Trump administration tightens regulations on electronic cigarettes, bans flavor

Trump administration tightens regulations on electronic cigarettes, bans flavor


The US Department of Health and Human Services (HHS) and the US Food and Drug Administration (FDA) are considering introducing strict regulations on electronic tobacco. The proposed regulation also includes a ban on flavored electronic cigarettes.

The FDA’s proposed compliance policy requires that all non-tobacco flavored e-cigarettes require FDA approval before sale. Flavored e-cigarettes will be removed from the market until they pass FDA review.

Regulations that came into force in August 2016 have made electronic tobacco companies obliged to submit a “pre-market tobacco product application” to the FDA within two years of its entry into force. According to the HHS, products that have not received FDA approval within the deadline are currently considered illegal.

“The Trump administration has clarified its attitude to improve the serious situation where flavored e-cigarettes are prevalent in youth and to increase market transparency.” Said HSS Director Alex Azar. “This situation cannot be overlooked. Electronic cigarettes are an entry point for younger generations to traditional burning and nicotine addiction.”

Over the past year, the e-cigarette industry has continuously been criticized. Not only does it have a negative impact on health, but there is a problem with the way it is sold to minors.

According to the HHS, the latest nationwide youth tobacco survey revealed that youth e-cigarette usage is continually rising, especially the use of non-tobacco flavors. As of 2019, over 25% of high school students are e-cigarette users, and fruit and mint flavors are popular.

In early September, the US Centers for Disease Control (CDC) issued a warning to refrain from using electronic cigarettes. This is because several cases of fatal lung disease involving e-cigarette users have been reported (a strong association between lung status and e-cigarette has not been identified). The following are excerpts from previous TechCrunch articles.

The first death was reported in Indiana in late August. Washington Post reported deaths in suspicious cases in Illinois, Minnesota, California, and Oregon. CDC, on the other hand, confirmed three deaths and commented that one case was under investigation. The number of reported cases has increased rapidly, but this is not the result of a rapid increase in the disease itself, but maybe the result of more accurate information being reported by state health authorities and hospitals.

The FDA is currently creating a compliance policy to address the issue of flavored e-cigarettes and will release it within a few weeks. “This compliance policy will be a powerful tool to address the youth’s use of electronic cigarettes.
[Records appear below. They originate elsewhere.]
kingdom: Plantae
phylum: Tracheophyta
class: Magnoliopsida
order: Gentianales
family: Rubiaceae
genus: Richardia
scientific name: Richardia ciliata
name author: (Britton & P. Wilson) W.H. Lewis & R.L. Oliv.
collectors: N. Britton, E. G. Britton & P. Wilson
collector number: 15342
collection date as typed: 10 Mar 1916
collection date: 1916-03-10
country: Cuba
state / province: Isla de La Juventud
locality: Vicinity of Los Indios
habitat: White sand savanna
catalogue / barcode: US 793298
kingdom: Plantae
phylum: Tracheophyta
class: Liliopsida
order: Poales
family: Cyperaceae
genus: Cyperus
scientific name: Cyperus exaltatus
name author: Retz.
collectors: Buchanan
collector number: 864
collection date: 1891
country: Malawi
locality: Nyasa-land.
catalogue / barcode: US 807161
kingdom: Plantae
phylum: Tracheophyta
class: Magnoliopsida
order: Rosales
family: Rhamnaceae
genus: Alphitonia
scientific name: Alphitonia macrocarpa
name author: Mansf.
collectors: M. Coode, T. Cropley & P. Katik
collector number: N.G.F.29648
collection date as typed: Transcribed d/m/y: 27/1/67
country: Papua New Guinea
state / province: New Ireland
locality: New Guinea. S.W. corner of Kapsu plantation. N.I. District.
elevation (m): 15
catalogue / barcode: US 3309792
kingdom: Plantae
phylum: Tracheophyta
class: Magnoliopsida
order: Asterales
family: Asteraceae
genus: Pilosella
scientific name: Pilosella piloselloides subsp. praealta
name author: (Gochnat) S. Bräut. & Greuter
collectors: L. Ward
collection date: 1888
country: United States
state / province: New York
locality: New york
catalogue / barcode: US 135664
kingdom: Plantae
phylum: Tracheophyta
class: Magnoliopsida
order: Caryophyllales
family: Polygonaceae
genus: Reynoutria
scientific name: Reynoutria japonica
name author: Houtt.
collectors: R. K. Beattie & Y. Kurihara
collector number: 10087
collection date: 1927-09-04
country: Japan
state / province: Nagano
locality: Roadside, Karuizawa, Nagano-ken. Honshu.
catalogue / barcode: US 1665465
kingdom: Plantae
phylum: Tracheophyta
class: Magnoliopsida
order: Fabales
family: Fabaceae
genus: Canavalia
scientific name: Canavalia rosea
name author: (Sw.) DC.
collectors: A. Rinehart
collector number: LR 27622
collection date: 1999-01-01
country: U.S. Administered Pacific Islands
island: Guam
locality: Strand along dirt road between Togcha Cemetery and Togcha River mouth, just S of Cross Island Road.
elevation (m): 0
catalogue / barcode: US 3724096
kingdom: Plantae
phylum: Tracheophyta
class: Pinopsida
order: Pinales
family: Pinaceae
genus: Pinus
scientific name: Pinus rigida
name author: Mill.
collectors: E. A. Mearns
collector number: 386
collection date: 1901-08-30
We must act quickly on flavored e-cigarettes that entice children. If we see a tendency to switch, we will take additional steps,” said FDA Commissioner Ned Sharpless, MD. The FDA has warned Juul Labs, a major e-cigarette company, about mislabeling product labels and advertisements. Juul, the largest e-cigarette, has a 70% share of the US e-cigarette market and has raised more than $ 14 billion (about $ 1.5 trillion).

The day before the government moved, the former New York mayor and billionaire philanthropist Mike Bloomberg announced a $ 160 million contribution to combat youth e-cigarette use.

Bloomberg told the federal government in the announcement:

The federal government is responsible for protecting children from harm but has failed. So we take action. I want to work with legislators to protect children’s health in partnership with national supporters. Youth smoking reduction is one of the major health wins of this century, and tobacco companies cannot overturn its progress.